--- Collected data entries ---
╔══

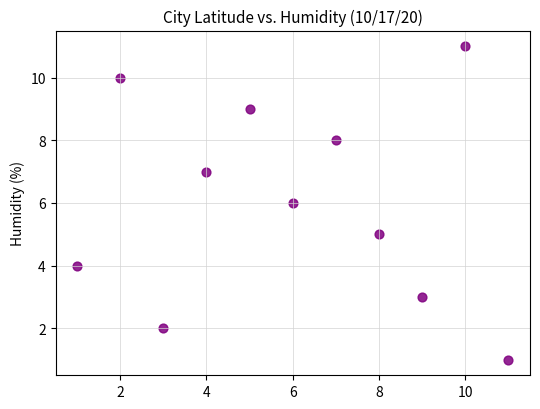

What is the range of Y values (max minus min)?

10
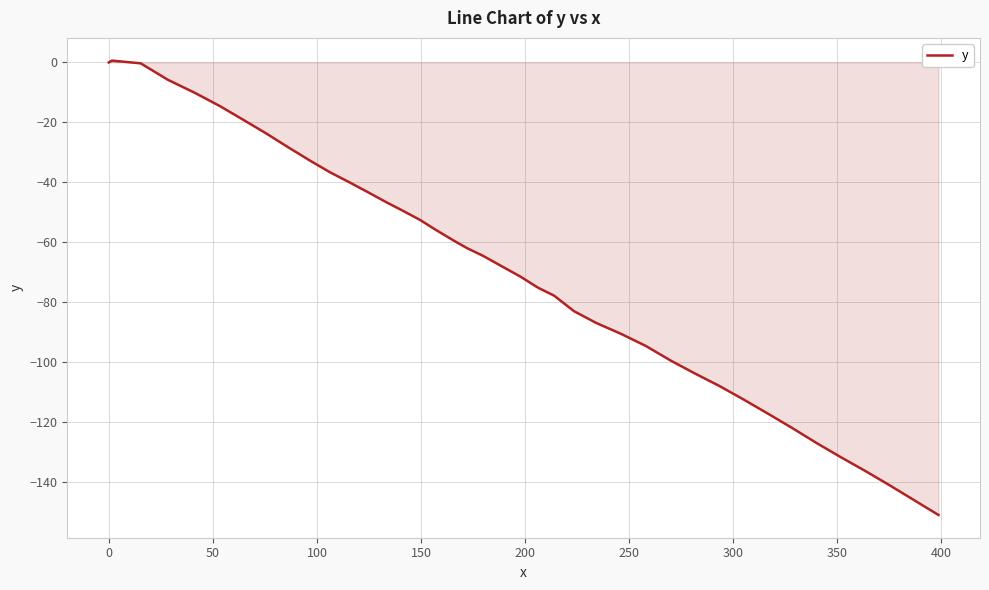

True or false: the data has more than 0 interior local peaks.

True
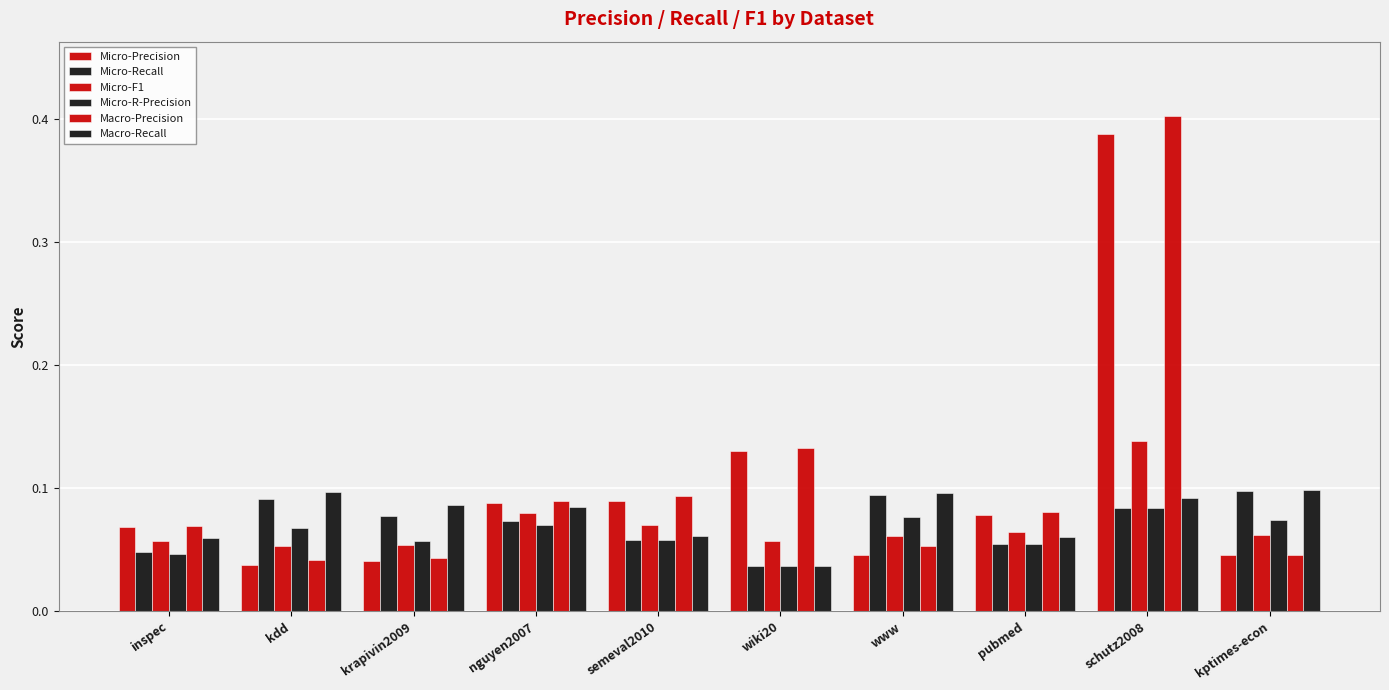

What position from the left is wiki20?

6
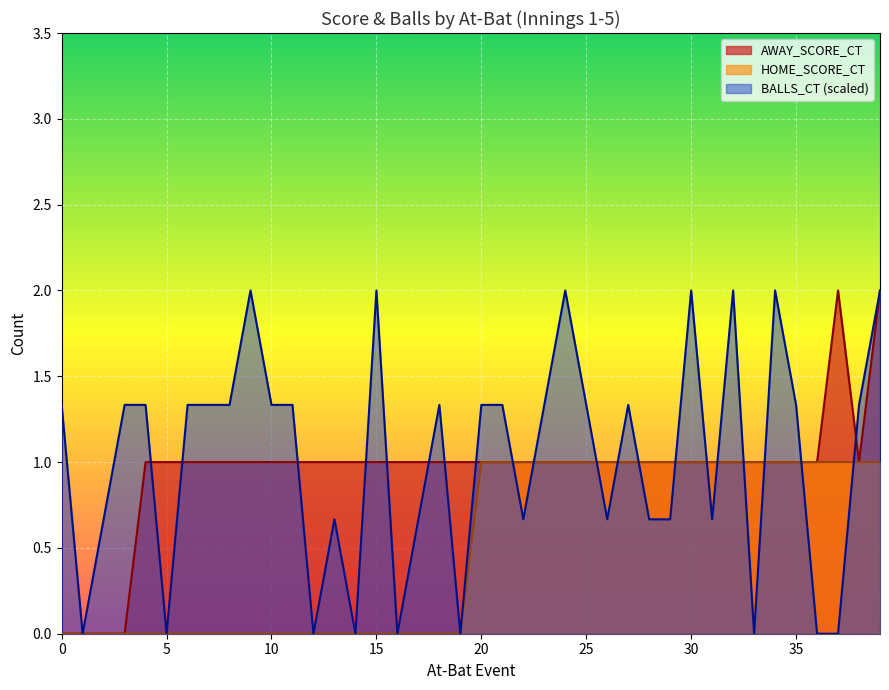

What is the maximum value for HOME_SCORE_CT?

1.0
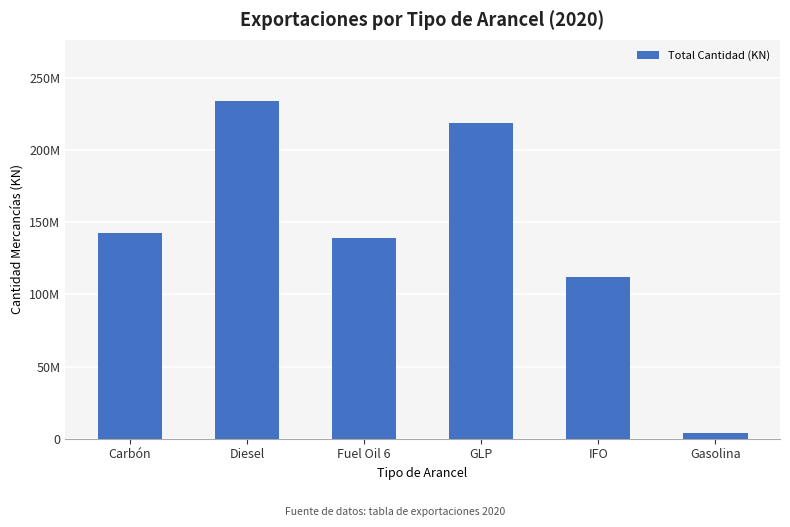

Does the chart contain any negative values?

No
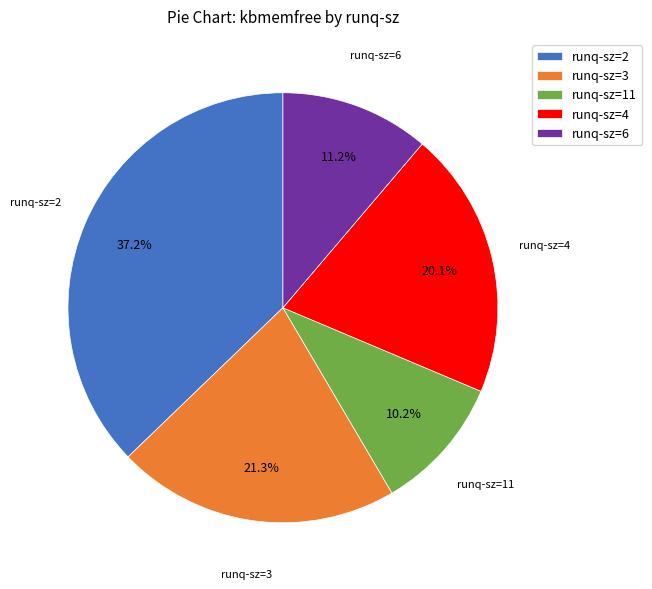

What is the ratio of the value at runq-sz=4 to the value at runq-sz=6?

1.8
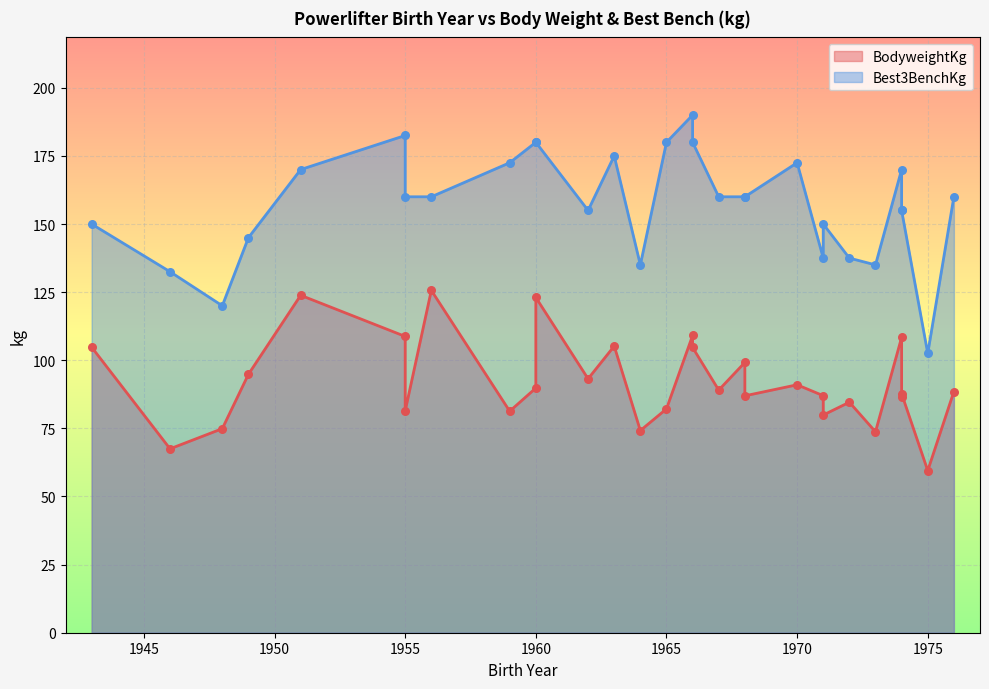

What is the total value across all series at 1968?

246.9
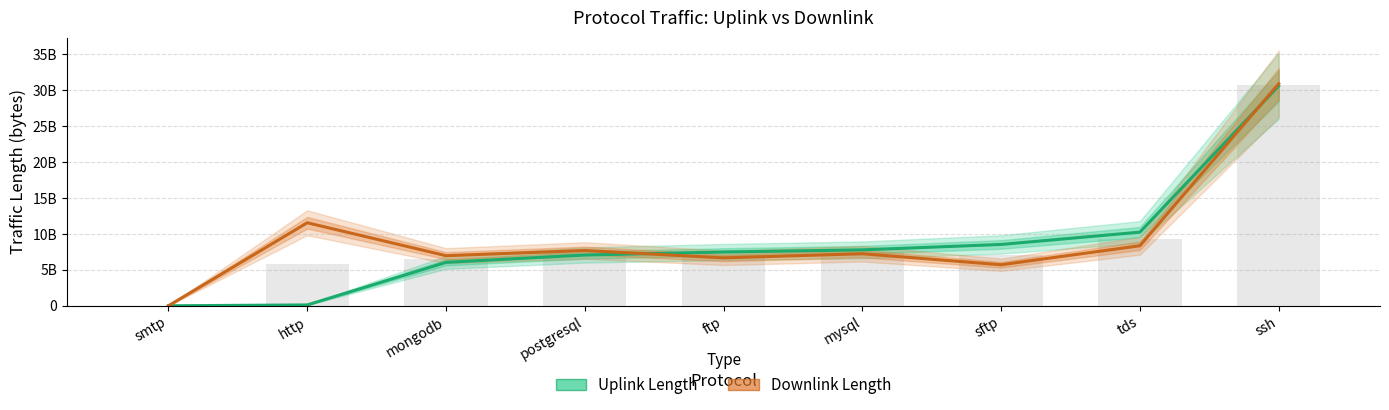

What is the spread (max minus min) of values at postgresql?

630131349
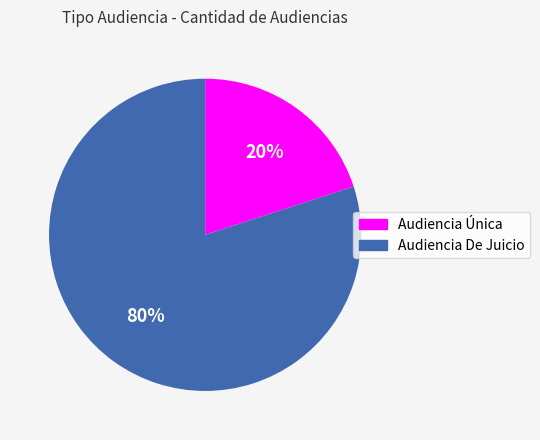

Which has a higher value, Audiencia De Juicio or Audiencia Única?

Audiencia De Juicio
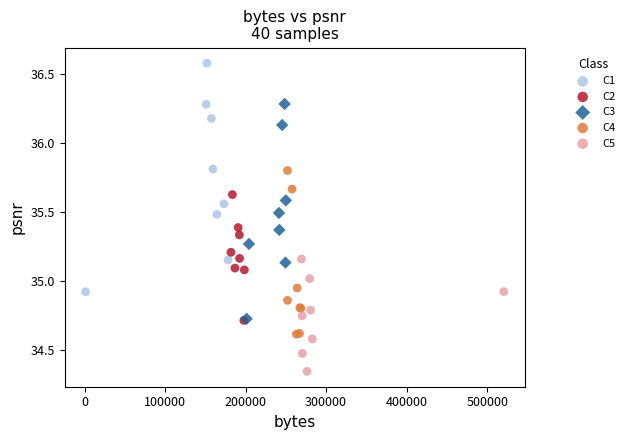

Which series reaches the maximum Y coordinate?

C1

╚══

--- Activity ---
Write out all of the data above word for word, leaving out the pictures.

--- Result of the task ---
What is the range of Y values (max minus min)?

10

True or false: the data has more than 0 interior local peaks.

True

What position from the left is wiki20?

6

What is the maximum value for HOME_SCORE_CT?

1.0

Does the chart contain any negative values?

No

What is the ratio of the value at runq-sz=4 to the value at runq-sz=6?

1.8

What is the total value across all series at 1968?

246.9

What is the spread (max minus min) of values at postgresql?

630131349

Which has a higher value, Audiencia De Juicio or Audiencia Única?

Audiencia De Juicio

Which series reaches the maximum Y coordinate?

C1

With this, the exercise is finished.